🤖 AI Summary
This work addresses the limitation of current large language model–based multi-agent systems in effectively modeling human social motivations, which often results in unnatural and non-humanlike social behaviors. To overcome this, the authors propose Autonomous Social Value-Oriented agents (ASVO), which integrate a structured desire system with an adaptive, drifting social value orientation (SVO) mechanism. ASVO agents dynamically update their beliefs and multidimensional desires based on environmental cues and others’ behaviors, while continuously adjusting their position along the SVO spectrum—from altruistic to competitive—to balance individual goals with social coordination. Evaluated across diverse scenarios including campus, workplace, and family settings, ASVO demonstrates significant improvements over baseline models, achieving substantial gains in behavioral naturalness and humanlikeness.
📝 Abstract
Large Language Models (LLMs) demonstrate significant potential for generating complex behaviors, yet most approaches lack mechanisms for modeling social motivation in human-like multi-agent interaction. We introduce Autonomous Social Value-Oriented agents (ASVO), where LLM-based agents integrate desire-driven autonomy with Social Value Orientation (SVO) theory. At each step, agents first update their beliefs by perceiving environmental changes and others' actions. These observations inform the value update process, where each agent updates multi-dimensional desire values through reflective reasoning and infers others' motivational states.

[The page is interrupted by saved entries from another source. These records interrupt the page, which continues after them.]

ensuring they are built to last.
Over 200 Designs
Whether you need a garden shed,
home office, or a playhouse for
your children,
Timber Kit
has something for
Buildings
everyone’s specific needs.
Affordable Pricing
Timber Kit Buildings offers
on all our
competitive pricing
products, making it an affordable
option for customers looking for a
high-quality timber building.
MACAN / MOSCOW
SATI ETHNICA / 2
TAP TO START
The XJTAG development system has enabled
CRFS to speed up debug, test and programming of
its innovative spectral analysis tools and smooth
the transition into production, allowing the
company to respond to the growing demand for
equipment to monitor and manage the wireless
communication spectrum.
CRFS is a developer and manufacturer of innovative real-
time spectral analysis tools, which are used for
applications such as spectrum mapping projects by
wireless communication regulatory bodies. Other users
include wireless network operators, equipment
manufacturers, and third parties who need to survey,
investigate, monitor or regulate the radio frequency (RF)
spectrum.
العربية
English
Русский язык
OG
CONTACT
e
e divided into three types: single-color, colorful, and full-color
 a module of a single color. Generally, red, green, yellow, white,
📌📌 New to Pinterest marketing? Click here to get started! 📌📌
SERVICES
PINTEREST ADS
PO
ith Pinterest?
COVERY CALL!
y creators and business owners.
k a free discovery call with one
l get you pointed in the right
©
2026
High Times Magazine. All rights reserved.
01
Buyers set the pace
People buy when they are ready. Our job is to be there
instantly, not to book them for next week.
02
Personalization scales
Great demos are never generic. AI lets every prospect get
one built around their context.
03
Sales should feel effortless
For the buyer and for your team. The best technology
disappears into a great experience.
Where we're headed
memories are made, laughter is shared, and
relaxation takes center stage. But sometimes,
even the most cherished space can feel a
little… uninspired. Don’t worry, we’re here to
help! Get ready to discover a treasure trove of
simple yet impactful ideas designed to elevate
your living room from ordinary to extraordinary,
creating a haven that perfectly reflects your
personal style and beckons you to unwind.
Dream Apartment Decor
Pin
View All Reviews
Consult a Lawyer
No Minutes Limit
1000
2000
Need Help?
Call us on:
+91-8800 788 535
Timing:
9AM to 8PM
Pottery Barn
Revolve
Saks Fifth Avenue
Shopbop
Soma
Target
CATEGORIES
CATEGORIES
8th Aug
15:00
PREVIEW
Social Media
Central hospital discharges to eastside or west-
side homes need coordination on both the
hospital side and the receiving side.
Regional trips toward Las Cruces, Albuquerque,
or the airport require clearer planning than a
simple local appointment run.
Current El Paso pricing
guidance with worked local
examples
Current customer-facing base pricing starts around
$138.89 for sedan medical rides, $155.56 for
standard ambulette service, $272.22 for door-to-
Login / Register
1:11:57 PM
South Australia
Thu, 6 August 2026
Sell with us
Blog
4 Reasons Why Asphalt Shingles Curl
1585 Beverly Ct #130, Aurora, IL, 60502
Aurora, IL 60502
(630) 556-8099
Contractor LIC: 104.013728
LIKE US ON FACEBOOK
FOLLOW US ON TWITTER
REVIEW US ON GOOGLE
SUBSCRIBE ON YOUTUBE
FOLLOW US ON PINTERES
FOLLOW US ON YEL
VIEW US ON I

By contrasting self-satisfaction derived from fulfilled desires against estimated others' satisfaction, agents dynamically compute their SVO along a spectrum from altruistic to competitive, which in turn guides activity selection to balance desire fulfillment with social alignment. Experiments across School, Workplace, and Family contexts demonstrate substantial improvements over baselines in behavioral naturalness and human-likeness. These findings show that structured desire systems and adaptive SVO drift enable realistic multi-agent social simulations.